Architecture Overview¶
Astra is built around a hard product constraint: hot-path reads must stay fast (see PRD §25). Cached layers back that goal; synchronous database reads on latency-sensitive user paths are avoided by design.
Layers¶
Applications use the Astra SDK, which talks to a microkernel-style core (actors, task graph, scheduler, messaging, state). Below that: Postgres, Redis, Memcached, and object storage.
flowchart TB
subgraph apps [Applications]
SDK[Astra SDK]
end
subgraph kern [Kernel]
AR[Actor runtime]
TG[Task graph]
SCH[Scheduler]
BUS[Messaging]
ST[State / events]
end
subgraph infra [Infrastructure]
PG[(Postgres)]
RD[(Redis)]
MC[(Memcached)]
OBJ[Object storage]
end
SDK --> AR
AR --> BUS
TG --> PG
SCH --> RD
BUS --> RD
ST --> PG
SDK --> TG
Security and data plane¶
Clients use TLS to the API gateway with JWT auth. Service-to-service traffic uses mTLS. Tool execution is sandboxed; secrets are injected via Vault (or equivalent), not baked into images. See Security and PRD §18.

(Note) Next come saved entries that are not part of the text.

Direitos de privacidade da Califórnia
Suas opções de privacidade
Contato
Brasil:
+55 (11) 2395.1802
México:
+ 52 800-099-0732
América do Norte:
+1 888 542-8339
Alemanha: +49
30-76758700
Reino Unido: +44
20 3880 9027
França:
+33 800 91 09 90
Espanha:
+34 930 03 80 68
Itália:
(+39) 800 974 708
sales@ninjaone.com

Kubernetes namespaces (summary)¶
| Namespace | Role |
|---|---|
control-plane |
Gateway, identity, access control |
kernel |
Scheduler, tasks, agents, goals, planner, memory |
workers |
Execution, browser, tools, LLM routing, prompts, evaluation, worker manager |
infrastructure |
Data stores and supporting services |
observability |
Metrics, logs, traces |
Goal → task → result (flow)¶
- Client submits a goal for an agent.
- Goal path validates and assembles context, then planning produces a task DAG.

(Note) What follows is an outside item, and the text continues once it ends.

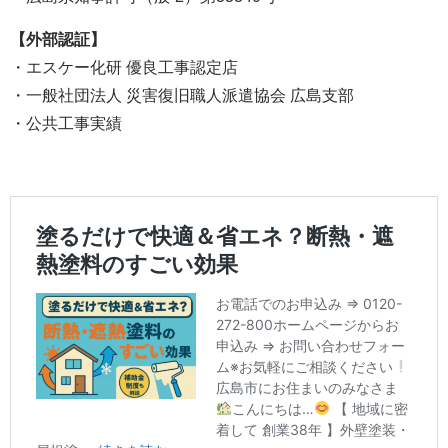
【外部認証】
・エスケー化研 優良工事認定店
・一般社団法人 災害復旧職人派遣協会 広島支部
・公共工事実績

- Task service persists the graph; scheduler finds ready tasks and dispatches to queues.
- Workers claim work, run tool/sandbox steps, then complete or fail tasks.

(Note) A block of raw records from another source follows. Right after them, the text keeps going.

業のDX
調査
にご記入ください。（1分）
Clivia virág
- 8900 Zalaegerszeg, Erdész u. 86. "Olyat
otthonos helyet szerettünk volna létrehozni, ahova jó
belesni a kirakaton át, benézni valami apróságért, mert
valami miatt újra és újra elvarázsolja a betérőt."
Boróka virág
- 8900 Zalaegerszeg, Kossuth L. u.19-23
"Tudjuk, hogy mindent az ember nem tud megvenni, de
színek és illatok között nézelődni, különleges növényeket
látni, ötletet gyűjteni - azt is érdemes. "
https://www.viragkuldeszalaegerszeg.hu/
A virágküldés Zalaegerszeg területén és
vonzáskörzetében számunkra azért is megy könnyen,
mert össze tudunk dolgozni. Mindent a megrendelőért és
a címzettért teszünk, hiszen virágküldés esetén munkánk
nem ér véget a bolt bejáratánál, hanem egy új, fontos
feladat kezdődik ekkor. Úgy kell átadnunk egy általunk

- Dependent tasks unlock; the cycle continues until the graph finishes.
sequenceDiagram
participant C as Client
participant GW as API gateway
participant GS as Goal path
participant PL as Planner
participant TS as Task service
participant SCH as Scheduler
participant Q as Work queues
participant W as Workers
C->>GW: Goal
GW->>GS: Forward
GS->>PL: Plan
PL->>TS: Persist graph
SCH->>TS: Ready tasks
SCH->>Q: Dispatch
W->>Q: Claim
W->>TS: Complete / fail
Caching (10ms read path)¶
Hot reads use Redis and Memcached with TTLs described in PRD §13. Writes go durable first, then events, then cache refresh — so caches can lag slightly behind the database by design.
Tradeoff
Eventual consistency on cached fields is accepted so the 10ms read target stays achievable at scale.
Hardware targets¶
macOS (Apple Silicon / Intel) and Linux (including GPU paths where configured) are supported deployment shapes; see PRD §20 and Deployment.